- _THE REQUEST_
Rewrite the rows below so that every "catalogue / barcode" becomes "catalog number", leaving everything else as it stands.

- _DATA FOR THE TASK_
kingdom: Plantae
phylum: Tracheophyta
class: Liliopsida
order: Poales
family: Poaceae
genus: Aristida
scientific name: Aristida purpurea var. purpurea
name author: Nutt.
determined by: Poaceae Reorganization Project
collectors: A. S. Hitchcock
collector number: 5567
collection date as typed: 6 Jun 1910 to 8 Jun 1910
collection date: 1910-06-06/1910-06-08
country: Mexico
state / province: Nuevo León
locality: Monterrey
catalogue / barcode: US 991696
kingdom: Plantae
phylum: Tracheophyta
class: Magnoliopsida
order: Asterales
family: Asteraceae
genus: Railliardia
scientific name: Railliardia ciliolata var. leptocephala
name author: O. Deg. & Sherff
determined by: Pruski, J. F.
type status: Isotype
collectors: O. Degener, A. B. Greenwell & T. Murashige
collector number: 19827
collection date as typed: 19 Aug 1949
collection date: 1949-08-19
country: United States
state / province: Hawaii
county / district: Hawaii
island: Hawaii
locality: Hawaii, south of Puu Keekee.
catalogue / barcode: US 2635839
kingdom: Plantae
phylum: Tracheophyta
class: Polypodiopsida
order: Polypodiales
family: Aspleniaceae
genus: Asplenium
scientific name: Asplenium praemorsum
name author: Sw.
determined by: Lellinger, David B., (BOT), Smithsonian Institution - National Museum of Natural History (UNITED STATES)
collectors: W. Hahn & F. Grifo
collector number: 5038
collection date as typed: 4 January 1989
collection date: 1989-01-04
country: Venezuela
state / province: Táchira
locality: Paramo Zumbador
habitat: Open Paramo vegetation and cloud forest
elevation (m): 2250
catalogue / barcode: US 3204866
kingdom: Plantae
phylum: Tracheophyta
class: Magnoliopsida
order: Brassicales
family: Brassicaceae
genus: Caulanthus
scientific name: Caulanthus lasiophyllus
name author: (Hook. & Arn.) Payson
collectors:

- _WRITTEN SOLUTION_
kingdom: Plantae
phylum: Tracheophyta
class: Liliopsida
order: Poales
family: Poaceae
genus: Aristida
scientific name: Aristida purpurea var. purpurea
name author: Nutt.
determined by: Poaceae Reorganization Project
collectors: A. S. Hitchcock
collector number: 5567
collection date as typed: 6 Jun 1910 to 8 Jun 1910
collection date: 1910-06-06/1910-06-08
country: Mexico
state / province: Nuevo León
locality: Monterrey
catalog number: US 991696
kingdom: Plantae
phylum: Tracheophyta
class: Magnoliopsida
order: Asterales
family: Asteraceae
genus: Railliardia
scientific name: Railliardia ciliolata var. leptocephala
name author: O. Deg. & Sherff
determined by: Pruski, J. F.
type status: Isotype
collectors: O. Degener, A. B. Greenwell & T. Murashige
collector number: 19827
collection date as typed: 19 Aug 1949
collection date: 1949-08-19
country: United States
state / province: Hawaii
county / district: Hawaii
island: Hawaii
locality: Hawaii, south of Puu Keekee.
catalog number: US 2635839
kingdom: Plantae
phylum: Tracheophyta
class: Polypodiopsida
order: Polypodiales
family: Aspleniaceae
genus: Asplenium
scientific name: Asplenium praemorsum
name author: Sw.
determined by: Lellinger, David B., (BOT), Smithsonian Institution - National Museum of Natural History (UNITED STATES)
collectors: W. Hahn & F. Grifo
collector number: 5038
collection date as typed: 4 January 1989
collection date: 1989-01-04
country: Venezuela
state / province: Táchira
locality: Paramo Zumbador
habitat: Open Paramo vegetation and cloud forest
elevation (m): 2250
catalog number: US 3204866
kingdom: Plantae
phylum: Tracheophyta
class: Magnoliopsida
order: Brassicales
family: Brassicaceae
genus: Caulanthus
scientific name: Caulanthus lasiophyllus
name author: (Hook. & Arn.) Payson
collectors:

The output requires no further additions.